PROBLEM STATEMENT — Every line of the records below that holds the word "Location" belongs in the answer.

ENTRIES SUPPLIED —
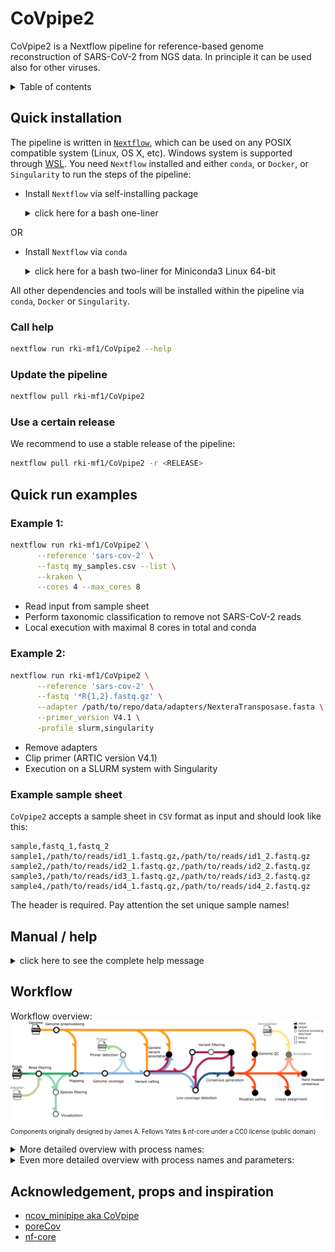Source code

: # CoVpipe2

CoVpipe2 is a Nextflow pipeline for reference-based genome reconstruction of SARS-CoV-2 from NGS data. In principle it can be used also for other viruses.

<details><summary>Table of contents</summary>

- [CoVpipe2](#covpipe2)
  - [Quick installation](#quick-installation)
    - [Call help](#call-help)
    - [Update the pipeline](#update-the-pipeline)
    - [Use a certain release](#use-a-certain-release)
  - [Quick run examples](#quick-run-examples)
    - [Example 1:](#example-1)
    - [Example 2:](#example-2)
    - [Example sample sheet](#example-sample-sheet)
  - [Manual / help](#manual--help)
  - [Workflow](#workflow)
  - [Acknowledgement, props and inspiration](#acknowledgement-props-and-inspiration)

</details>

## Quick installation

The pipeline is written in [`Nextflow`](https://nf-co.re/usage/installation), which can be used on any POSIX compatible system (Linux, OS X, etc). Windows system is supported through [WSL](https://en.wikipedia.org/wiki/Windows_Subsystem_for_Linux). You need `Nextflow` installed and either `conda`, or `Docker`, or `Singularity` to run the steps of the pipeline:

- Install  `Nextflow` via self-installing package
    <details><summary>click here for a bash one-liner </summary>

    ```bash
    wget -qO- https://get.nextflow.io | bash
    # In the case you don’t have wget
    # curl -s https://get.nextflow.io | bash
    ```

    </details>

OR

- Install `Nextflow` via `conda`
    <details><summary>click here for a bash two-liner for Miniconda3 Linux 64-bit</summary>

    ```bash
    wget https://repo.anaconda.com/miniconda/Miniconda3-latest-Linux-x86_64.sh
    bash Miniconda3-latest-Linux-x86_64.sh
    conda create -n nextflow -c bioconda nextflow
    conda active nextflow
    ```

    </details>

All other dependencies and tools will be installed within the pipeline via `conda`, `Docker` or `Singularity`.

### Call help

```bash
nextflow run rki-mf1/CoVpipe2 --help
```

### Update the pipeline

```bash
nextflow pull rki-mf1/CoVpipe2
```

### Use a certain release

We recommend to use a stable release of the pipeline:

```bash
nextflow pull rki-mf1/CoVpipe2 -r <RELEASE>
```

## Quick run examples

### Example 1:
```bash
nextflow run rki-mf1/CoVpipe2 \
      --reference 'sars-cov-2' \
      --fastq my_samples.csv --list \
      --kraken \
      --cores 4 --max_cores 8
```
- Read input from sample sheet
- Perform taxonomic classification to remove not SARS-CoV-2 reads
- Local execution with maximal 8 cores in total and conda

### Example 2:
```bash
nextflow run rki-mf1/CoVpipe2 \
      --reference 'sars-cov-2' \
      --fastq '*R{1,2}.fastq.gz' \
      --adapter /path/to/repo/data/adapters/NexteraTransposase.fasta \
      --primer_version V4.1 \
      -profile slurm,singularity
```

- Remove adapters
- Clip primer (ARTIC version V4.1)
- Execution on a SLURM system with Singularity

### Example sample sheet

`CoVpipe2` accepts a sample sheet in `CSV` format as input and should look like this:

```
sample,fastq_1,fastq_2
sample1,/path/to/reads/id1_1.fastq.gz,/path/to/reads/id1_2.fastq.gz
sample2,/path/to/reads/id2_1.fastq.gz,/path/to/reads/id2_2.fastq.gz
sample3,/path/to/reads/id3_1.fastq.gz,/path/to/reads/id3_2.fastq.gz
sample4,/path/to/reads/id4_1.fastq.gz,/path/to/reads/id4_2.fastq.gz
```

The header is required. Pay attention the set unique sample names!

## Manual / help

<details><summary>click here to see the complete help message</summary>

```
Robert Koch Institute, MF1 Bioinformatics

    Workflow: CoVpipe2

    Usage examples:
    nextflow run CoVpipe2.nf --fastq '*R{1,2}.fastq.gz' --reference 'sars-cov-2' --cores 4 --max_cores 8
    or
    nextflow run rki-mf1/CoVpipe2 -r <version> --fastq '*R{1,2}.fastq.gz' --ref_genome ref.fasta --cores 4 --max_cores 8

    Reference, required:
    --reference              Currently supported: 'sars-cov-2' (MN908947.3)
    OR
    --ref_genome             Reference FASTA file.
    --ref_annotation         Reference GFF file.

    Illumina read data, required:
    --fastq                  e.g.: 'sample{1,2}.fastq' or '*.fastq.gz' or '*/*.fastq.gz'

    Optional input settings:
    --list                   This flag activates csv input for --fastq [default: false]
                                 style and header of the csv is: sample,fastq_1,fastq_2
    --mode                   Switch between 'paired'- and 'single'-end FASTQ; 'single' is experimental [default: paired]
    --run_id                 Run ID [default: ]

    Adapter clipping:
     --adapter               Define the path of a FASTA file containing the adapter sequences to be clipped. [default: false]

    Trimming and QC:
    --fastp_additional_parameters      Additional parameters for FeatureCounts [default: --qualified_quality_phred 20 --length_required 50]
    
    Taxonomic read filter:
    --kraken                 Activate taxonomic read filtering to exclude reads not classified with specific taxonomic ID (see --taxid) [default: false]
                                 A pre-processed kraken2 database will be automatically downloaded from 
                                 https://zenodo.org/record/3854856 and stored locally.
    --taxid                  Taxonomic ID used together with the kraken2 database for read filtering [default: 2697049]

    Linage detection on read level:
    --read_linage            Linage detection on read level with LCS (https://github.com/rvalieris/LCS) [default: false]
    --lcs_cutoff             Plot linages above this threshold [default: 0.03]

    Primer detection: 
    --primer_bedpe           Provide the path to the primer BEDPE file. [default: false]
                                 TAB-delimited text file containing at least 6 fields, see here:
                                 https://bedtools.readthedocs.io/en/latest/content/general-usage.html#bedpe-format
    OR
    --primer_bed             Provide the path to the primer BED file. [default: false]
    OR
    --primer_version         Provide a primer version. Currently supported ARTIC versions: V1, V2, V3, V4, V4.1 [default: false]

    Variant calling:
    --vcount                 Minimum number of reads at a position to be considered for variant calling. [default: 10]
    --cov                    Minimum number of supporting reads which are required to call a variant. [default: 20]
    --frac                   Minimum percentage of supporting reads at the respective position required to call a variant. 
                                 In turn, variants supported by (1 - frac)*100% reads will be explicitly called. [default: 0.1]
    --vois                   Compare called variants to a VCF file with you variants of interest [default: false]

    Variant hard filtering:
    --var_mqm                Minimal mean mapping quality of observed alternate alleles (MQM). The mapping quality (MQ) 
                                 measures how good reads align to the respective reference genome region. Good mapping qualities are 
                                 around MQ 60. GATK recommends hard filtering of variants with MQ less than 40. [default: 40]
    --var_sap                Strand balance probability for the alternate allele (SAP). The SAP is the Phred-scaled 
                                 probability that there is strand bias at the respective site. A value near 0 indicates little or 
                                 no strand bias. Set to -1 to disable the filter. [default: -1]
    --var_qual               Minimal variant call quality. Freebayes produces a general judgement of the 
                                 variant call. [default: 10]

    Consensus generation:
    --cns_min_cov            Minimum number of reads required so that the respective position in the consensus sequence 
                                 is NOT hard masked. [default: 20]
    --cns_gt_adjust          Minimum fraction of reads supporting a variant which leads to an explicit call of this 
                                 variant (genotype adjustment). The value has to be greater than 0.5 but not greater than 1. 
                                 To turn genotype adjustment off, set the value to 0. [default: 0.9]

    Updated for linage assignment and mutation calling:
    --update                   Update pangolin and nextclade [default: false]
                                  Depending on the chosen profile either the conda environment (profiles 'standard', 'conda', 'mamba') 
                                  or the container (profiles 'docker', 'singularity') is updated.
    --pangolin_docker_default  Default container tag for pangolin [default: rkimf1/pangolin:3.1.20--3bb06db]
    --nextclade_docker_default Default container tag for nextclade [default: rkimf1/nextclade:1.10.2--1764691]

    Computing options:
    --cores                  Max cores per process for local use [default: 4]
    --max_cores              Max cores used on the machine for local use [default: 12]
    --memory                 Max memory in GB for local use [default: 12]

    Output options:
    --output                 Name of the result folder [default: results]
    --publish_dir_mode       Mode of output publishing: 'copy', 'symlink' [default: copy]
                                 With 'symlink' results are lost when removing the work directory.

    Caching:
    --databases              Location for auto-download data like databases [default: nextflow-autodownload-databases]
    --conda_cache_dir        Location for storing the conda environments [default: conda]
    --singularity_cache_dir  Location for storing the singularity images [default: singularity]
    
    Execution/Engine profiles:
    The pipeline supports profiles to run via different Executers and Engines e.g.: -profile local,conda
    
    Executer (choose one):
      local
      slurm
    
    Engines (choose one):
      conda
      mamba
      docker
      singularity

    Misc:
      cluster                Loads resource configs more suitable for cluster execution.
                             Has to be combine with an engine and an executor.
    

    Per default: -profile local,conda is executed.
```

</details>

## Workflow

Workflow overview:
![workflow](/data/figures/covpipe2_steps.png)
<sub><sub>Components originally designed by James A. Fellows Yates & nf-core under a CC0 license (public domain)</sub></sub>

<details><summary>More detailed overview with process names:</summary>

![workflow](/data/figures/covpipe2_processes.png)
<sub><sub>Components originally designed by James A. Fellows Yates & nf-core under a CC0 license (public domain)</sub></sub>

</details>

<details><summary>Even more detailed overview with process names and parameters:</summary>

![workflow](/data/figures/covpipe2_processes_params.png)
<sub><sub>Components originally designed by James A. Fellows Yates & nf-core under a CC0 license (public domain)</sub></sub>

</details>

## Acknowledgement, props and inspiration

- [ncov_minipipe aka CoVpipe](https://gitlab.com/RKIBioinformaticsPipelines/ncov_minipipe)
- [poreCov](https://github.com/replikation/poreCov)
- [nf-core](https://nf-co.re/pipelines)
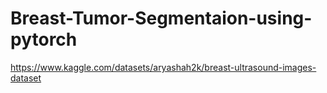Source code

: # Breast-Tumor-Segmentaion-using-pytorch
https://www.kaggle.com/datasets/aryashah2k/breast-ultrasound-images-dataset
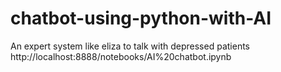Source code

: # chatbot-using-python-with-AI
An expert system like eliza to talk with depressed patients
http://localhost:8888/notebooks/AI%20chatbot.ipynb
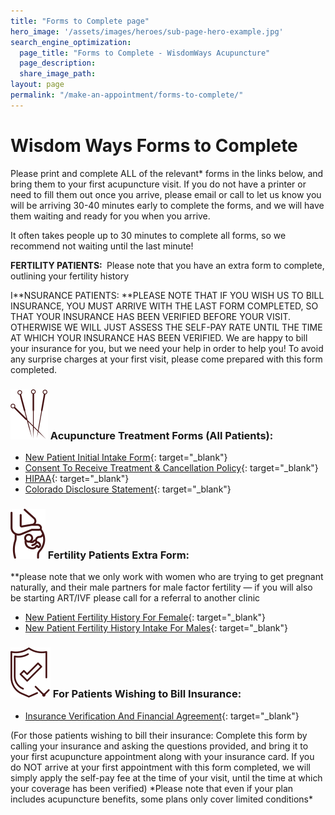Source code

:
 ```yaml
---
title: "Forms to Complete page"
hero_image: '/assets/images/heroes/sub-page-hero-example.jpg'
search_engine_optimization:
  page_title: "Forms to Complete - WisdomWays Acupuncture"
  page_description:
  share_image_path:
layout: page
permalink: "/make-an-appointment/forms-to-complete/"
---
```


# Wisdom Ways Forms to Complete

Please print and complete ALL of the relevant\* forms in the links below, and bring them to your first acupuncture visit. If you do not have a printer or need to fill them out once you arrive, please email or call to let us know you will be arriving 30-40 minutes early to complete the forms, and we will have them waiting and ready for you when you arrive.

It often takes people up to 30 minutes to complete all forms, so we recommend not waiting until the last minute!

**FERTILITY PATIENTS:&nbsp;**&nbsp;Please note that you have an extra form to complete, outlining your fertility history

I**NSURANCE PATIENTS:&nbsp;**PLEASE NOTE THAT IF YOU WISH US TO BILL INSURANCE, YOU MUST ARRIVE WITH THE LAST FORM COMPLETED, SO THAT YOUR INSURANCE HAS BEEN VERIFIED BEFORE YOUR VISIT. OTHERWISE WE WILL JUST ASSESS THE SELF-PAY RATE UNTIL THE TIME AT WHICH YOUR INSURANCE HAS BEEN VERIFIED. We are happy to bill your insurance for you, but we need your help in order to help you! To avoid any surprise charges at your first visit, please come prepared with this form completed.&nbsp;

### ![](/assets/images/icons/acupuncture-needles.svg)&nbsp;Acupuncture Treatment Forms (All Patients):

* [New Patient Initial Intake Form](/assets/images/wp-content/uploads/2017/06/New-Patient-Initial-Intake-Form-2.docx){: target="_blank"}
* [Consent To Receive Treatment & Cancellation Policy](/assets/images/wp-content/uploads/2010/03/Consent-to-receive-Treatment-w.-cancel-policy.2015.docx){: target="_blank"}
* [HIPAA](/assets/images/wp-content/uploads/2010/03/HIPAA.363.docx){: target="_blank"}
* [Colorado Disclosure Statement](/assets/images/wp-content/uploads/2010/03/CO-Disclosure-Statement-2015.docx){: target="_blank"}

### ![](/assets/images/icons/pregnant2.svg)&nbsp;Fertility Patients Extra Form:

\*\*please note that we only work with women who are trying to get pregnant naturally, and their male partners for male factor fertility — if you will also be starting ART/IVF please call for a referral to another clinic

* [New Patient Fertility History For Female](/assets/images/wp-content/uploads/2015/06/New-Patient-Fertility-History-Intake.Female.edit_.5.15.docx){: target="_blank"}
* [New Patient Fertility History Intake For Males](/assets/images/wp-content/uploads/2010/03/New-Patient-Fertility-History-Intake.-Male.edit_.6.15.docx){: target="_blank"}

### ![](/assets/images/icons/shield.svg)&nbsp;For Patients Wishing to Bill Insurance:

* [Insurance Verification And Financial Agreement](/assets/images/wp-content/uploads/2010/03/INSURANCE-VERIFICATION-2015.docx){: target="_blank"}

(For those patients wishing to bill their insurance: Complete this form by calling your insurance and asking the questions provided, and bring it to your first acupuncture appointment along with your insurance card. If you do NOT arrive at your first appointment with this form completed, we will simply apply the self-pay fee at the time of your visit, until the time at which your coverage has been verified) \*Please note that even if your plan includes acupuncture benefits, some plans only cover limited conditions\*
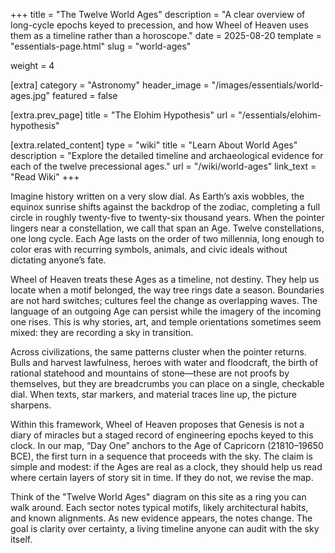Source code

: +++
title = "The Twelve World Ages"
description = "A clear overview of long-cycle epochs keyed to precession, and how Wheel of Heaven uses them as a timeline rather than a horoscope."
date = 2025-08-20
template = "essentials-page.html"
slug = "world-ages"

weight = 4

[extra]
category = "Astronomy"
header_image = "/images/essentials/world-ages.jpg"
featured = false

[extra.prev_page]
title = "The Elohim Hypothesis"
url = "/essentials/elohim-hypothesis"

[extra.related_content]
type = "wiki"
title = "Learn About World Ages"
description = "Explore the detailed timeline and archaeological evidence for each of the twelve precessional ages."
url = "/wiki/world-ages"
link_text = "Read Wiki"
+++

Imagine history written on a very slow dial. As Earth’s axis wobbles, the equinox sunrise shifts against the backdrop of the zodiac, completing a full circle in roughly twenty-five to twenty-six thousand years. When the pointer lingers near a constellation, we call that span an Age. Twelve constellations, one long cycle. Each Age lasts on the order of two millennia, long enough to color eras with recurring symbols, animals, and civic ideals without dictating anyone’s fate.

Wheel of Heaven treats these Ages as a timeline, not destiny. They help us locate when a motif belonged, the way tree rings date a season. Boundaries are not hard switches; cultures feel the change as overlapping waves. The language of an outgoing Age can persist while the imagery of the incoming one rises. This is why stories, art, and temple orientations sometimes seem mixed: they are recording a sky in transition.

Across civilizations, the same patterns cluster when the pointer returns. Bulls and harvest lawfulness, heroes with water and floodcraft, the birth of rational statehood and mountains of stone—these are not proofs by themselves, but they are breadcrumbs you can place on a single, checkable dial. When texts, star markers, and material traces line up, the picture sharpens.

Within this framework, Wheel of Heaven proposes that Genesis is not a diary of miracles but a staged record of engineering epochs keyed to this clock. In our map, “Day One” anchors to the Age of Capricorn (21810–19650 BCE), the first turn in a sequence that proceeds with the sky. The claim is simple and modest: if the Ages are real as a clock, they should help us read where certain layers of story sit in time. If they do not, we revise the map.

Think of the "Twelve World Ages" diagram on this site as a ring you can walk around. Each sector notes typical motifs, likely architectural habits, and known alignments. As new evidence appears, the notes change. The goal is clarity over certainty, a living timeline anyone can audit with the sky itself.
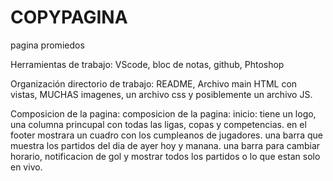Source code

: # COPYPAGINA
pagina promiedos

Herramientas de trabajo: VScode, bloc de notas, github, Phtoshop

Organización directorio de trabajo: README, Archivo main HTML con vistas, MUCHAS imagenes, un archivo css y posiblemente un archivo JS.

Composicion de la pagina: 
composicion de la pagina:
inicio:
tiene un logo, una columna princupal con todas las ligas, copas y competencias. en el footer mostrara un cuadro con los cumpleanos de jugadores. una barra que muestra los partidos del dia de ayer hoy y manana. una barra para cambiar horario, notificacion de gol y mostrar todos los partidos o lo que estan solo en vivo.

YOUR RESPONSE —
    --databases              Location for auto-download data like databases [default: nextflow-autodownload-databases]
    --conda_cache_dir        Location for storing the conda environments [default: conda]
    --singularity_cache_dir  Location for storing the singularity images [default: singularity]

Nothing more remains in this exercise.